Id. at 982. Thus, it concluded that a determination of extreme
cruelty involved the exercise of discretion. Id. We agree.
7
Moreover, the language of the battered spouse provision,
section 1229b(b)(2), and the instant jurisdiction-stripping
provision, section 1252(a)(2), indicate that the extreme cruelty
decision is discretionary. Section 1229b(b)(2)(A)(i)(I) provides
that the “Attorney General may cancel removal” if extreme cruelty
is shown. (emphasis added). The jurisdiction-stripping provision,
section 1252(a)(2)(B), is entitled “Matters not subject to judicial
review” and the subsection that lists the instant “extreme cruelty”
provision is entitled “Denials of discretionary relief.” §
1252(a)(2)(B)(i) (italics added). Additionally, the subsection
immediately following the subsection at issue provides that “any
other decision or action of the Attorney General or the Secretary
of Homeland Security the authority for which is specified under
this subchapter to be in the discretion of the Attorney General .
. . .” § 1252(a)(2)(B)(ii) (emphasis added). We understand that
language to indicate that the preceding subsection also involved
decisions left to the discretion of the Attorney General.
Accordingly, based on the definition of “extreme cruelty” in
the federal regulations, the statutory language of section
1252(a)(2)(B), our precedent, and the persuasive reasoning of the
Tenth Circuit, we conclude that a determination of “extreme
cruelty” under section 1229b(b)(2)(A)(i)(I) is discretionary. As
such, section 1252(a)(2)(B) precludes our review.
8
B. Real ID Act
In response to the Respondent’s jurisdictional argument,
Wilmore asserts that the language of the Real ID Act, which became
effective in May 2005, has expanded our jurisdiction. 8 U.S.C.
§ 1252(a)(2)(D) (Supp. V 2005).

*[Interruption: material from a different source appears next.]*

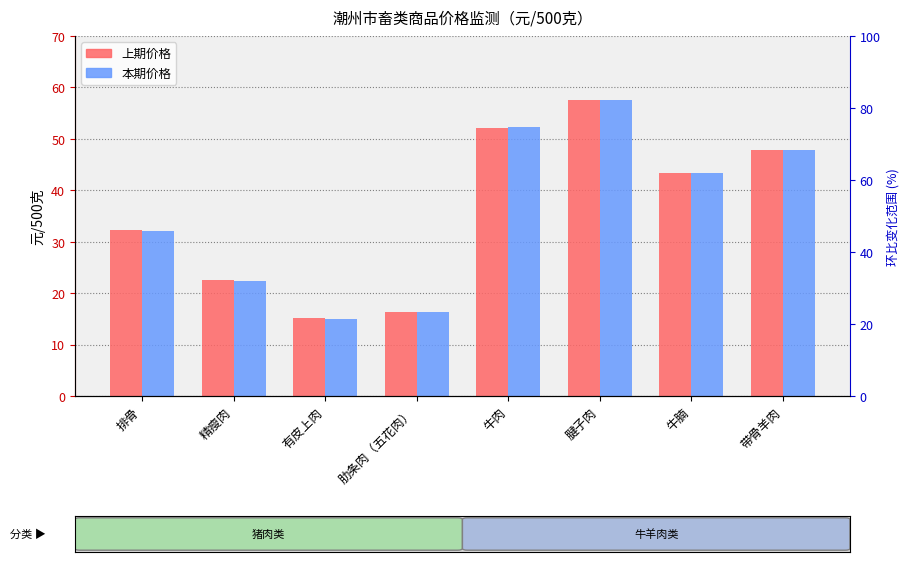

What is the difference between the maximum and second lowest values in the 上期 series?

41.2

Section 1252(a)(2)(D), as amended
by the Real ID Act, is entitled “Judicial Review of Certain Legal
Claims” and provides that:
Nothing in subparagraph (B) or (C), or in any other
provision of this chapter (other than this section) which
limits or eliminates judicial review, shall be construed
as precluding review of constitutional claims or
questions of law raised upon a petition for review filed
with an appropriate court of appeals in accordance with
this section.
This Court has explained that the Real ID Act “removes
jurisdictional bars to direct review of questions of law in final
removal, deportation, and exclusion orders.” Rodriguez v.
Gonzales, 427 F.3d 316, 319 (5th Cir. 2005) (citations omitted).
Subsequent to the above amendment, this Court recently joined
a “number of our sister circuits in holding that we lack
jurisdiction over petitions for review concerning the discretionary
denial of relief under 8 U.S.C. § 1255.” Hadwani v. Gonzales, 445
F.3d 798, 800 (5th Cir. 2006).4 Hadwani expressly recognized that
the Real ID Act “amended 8 U.S.C. § 1252(a)(2) to ensure that this
court retains jurisdiction over ‘constitutional claims or questions
4
Section 1255 involves adjustment of status for a
nonimmigrant.
9
of law’ raised in an alien’s petition for review.” Id. (quoting 8
U.S.C. § 1252(a)(2)(D)). The present case does not raise a
constitutional or legal question. As previously set forth, section
1252(a)(2)(B)(i), the jurisdiction-stripping provision, lists,
among others, the instant section 1229b along with section 1255,
which was at issue in Hadwani. Thus, despite recognizing the Real
ID language, this Court found it did not have jurisdiction to
review the discretionary decision made pursuant to section 1255.
Likewise, in the instant case, “the Real ID Act does not provide
this court with jurisdiction to review” the BIA’s determination
with respect to “‘extreme cruelty.’” Perales-Cumpean, 429 F.3d at
982 n.4. Therefore, we must dismiss this petition for lack of
jurisdiction.5
III. CONCLUSION
For the above reasons, Wilmore’s petition for review is
DISMISSED.
5
Because we lack jurisdiction, we do not reach the merits of
Wilmore’s claim or the Respondent’s argument that Wilmore is
ineligible for cancellation of removal based on her failure to
comply with the order of voluntary departure.